I have only this to say: God does whatever He wants.
That's why He is God and you are not.
I've not been alive as long as some people, but I have seen enough to know that you cannot force God's hand and when He does choose to move, there is nothing you can do to stop it. He uses our prayers in a way that continues to boggle my mind. Why?
Because He's God and because He can.

7 comments:

Shane said...

It is funny... the comments that Phil has are predominantly hypercalvinist MacArthur followers like himself. I have many sympathies for the solid teaching that John MacArthur has offered over the years, but I can't agree with his cessationism. I even bought his study Bible - it is excellent so far, but is coloured by that cessationist viewpoint, and I just disregard it.

Colin Broughton said...

Clearly, the *quality* of prophesy peaked in Old Testament times.
The key to improving the quality of prophesy is to return to stoning the false prophets.

Also, just what is a "hypercalvinist"?
Once a person has achieved a full measure of self-rightiousness, what comes next?
Am I missing the point?

Ruth said...

A hypercalvinist is an extreme Calvinst who believes that a person has no control over their life.
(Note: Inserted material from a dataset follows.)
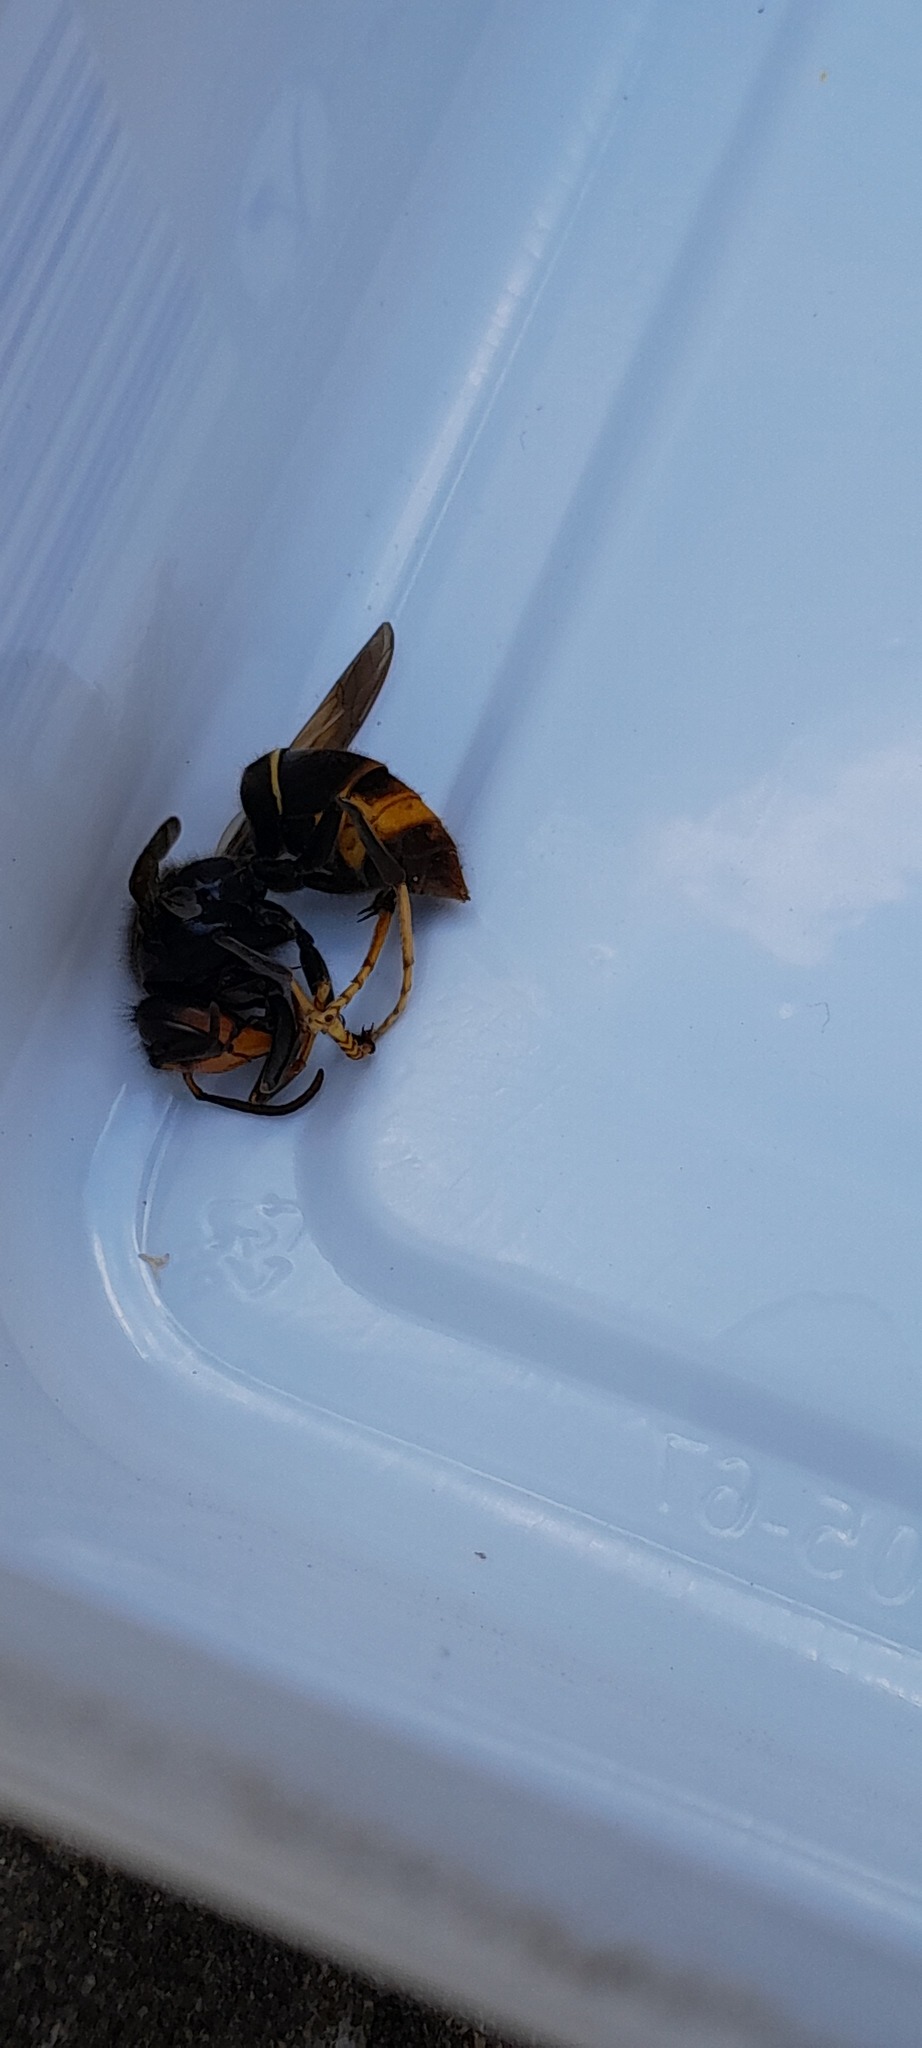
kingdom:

It is like fatalism.
Think of it this way: on the free will versus predestination argument, there is quite a spectrum of beliefs. Some believe that God is not involved in any decision made by man and others believe that God has absolute control over absolutely every aspect of your life, including whether or not you sin. Most people are somewhere in between this range.

Please note, I would not consider MacArthur to be a hypercalvinist.

Shane said...

Nor would I... and for the record, I consider myself a perspectivo-calvinist (my own word - I believe that God is in control, and we are held responsible for our actions by virtue of perspective... ask me about it sometime...)

Anonymous said...

One of the ideas presented by Wayne Grudem is that the manifestation of the sign gifts has never been normative, but has ALWAYS been present (to some limited extent) within the church.

He says this in response to the cessationist idea that the sign gifts were normative at one time but are not now. He supports this by pointing out that tongues is only mentioned a few times in the book of Acts. If it were normative, references might have been made to it as a custom; but, in fact, the occurrence was rare and thus fairly detailed in Luke's account. Prophecies, too, are noted specifically - and therefore, were obviously somewhat rare. But they occurred, and not usually from the apostles!

Shane said...

I would agree with Mr. Grudem on that score.

Ruth said...

As would I.
Interestingly, we were talking about tongues this morning in the ladies Bible study I go to. Of the very conservative group (in Reformed churches, you don't tend to get a lot of speaking in tounges... if any), there was only one who was outright willing to say that tongues no longer happen and all of it is gibberish. Most were willing to agree that some is real and some is not.
We had a good talk about the separation of emotion from worship and te separation of the intellect from worship that can sometimes happen in either extreme. It was a good talk.

Too bad I didn't think to mention that there is this conversation going on here as well.